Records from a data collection
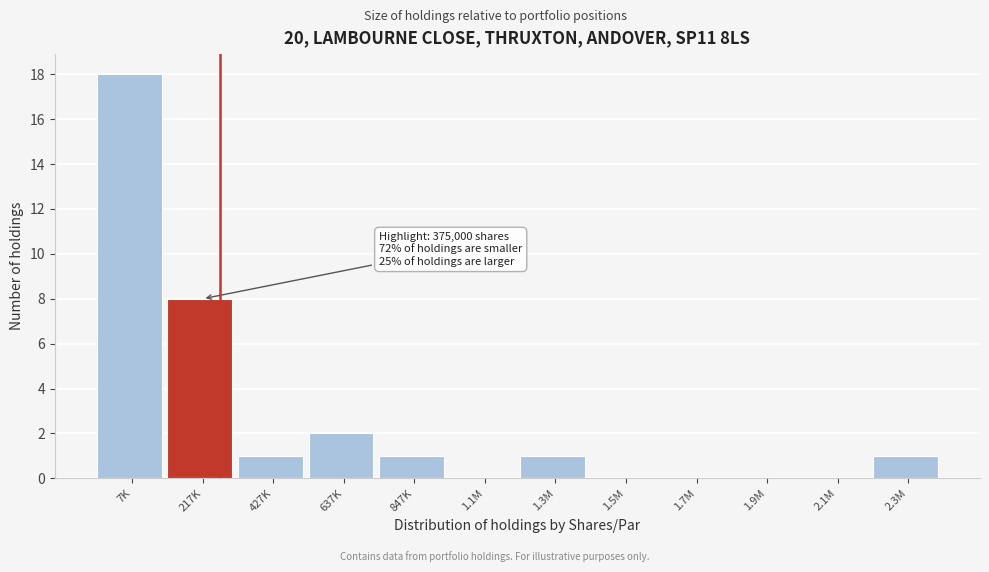

Reading right to left, what are all the values shown in this chart?

2.3M=1	2.1M=0	1.9M=0	1.7M=0	1.5M=0	1.3M=1	1.1M=0	847K=1	637K=2	427K=1	217K=8	7K=18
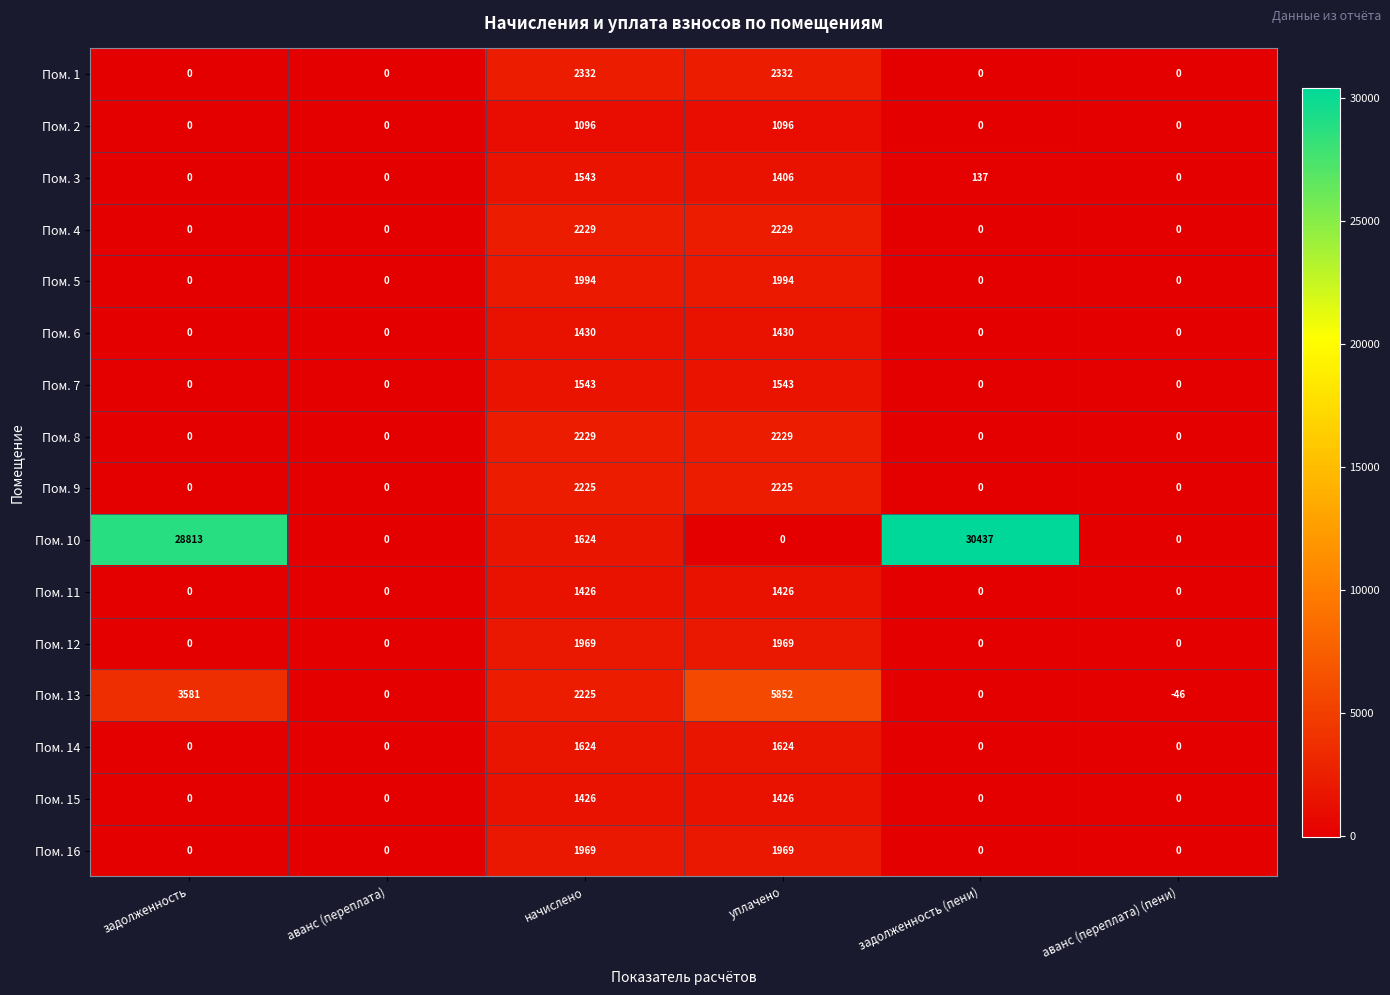

The Пом. 2 series shows 0 at задолженность (пени). True or false?

True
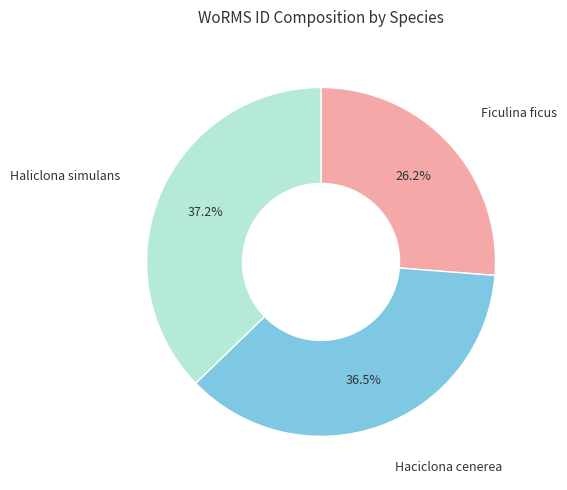

What percentage is NOT represented by Ficulina ficus?

73.8%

**Work request:** Rewrite the lines of all the entries above as a numbered list, skipping blank lines and leaving out the pictures.

**Written solution:**
1. Reading right to left, what are all the values shown in this chart?
2. 2.3M=1	2.1M=0	1.9M=0	1.7M=0	1.5M=0	1.3M=1	1.1M=0	847K=1	637K=2	427K=1	217K=8	7K=18
3. The Пом. 2 series shows 0 at задолженность (пени). True or false?
4. True
5. What percentage is NOT represented by Ficulina ficus?
6. 73.8%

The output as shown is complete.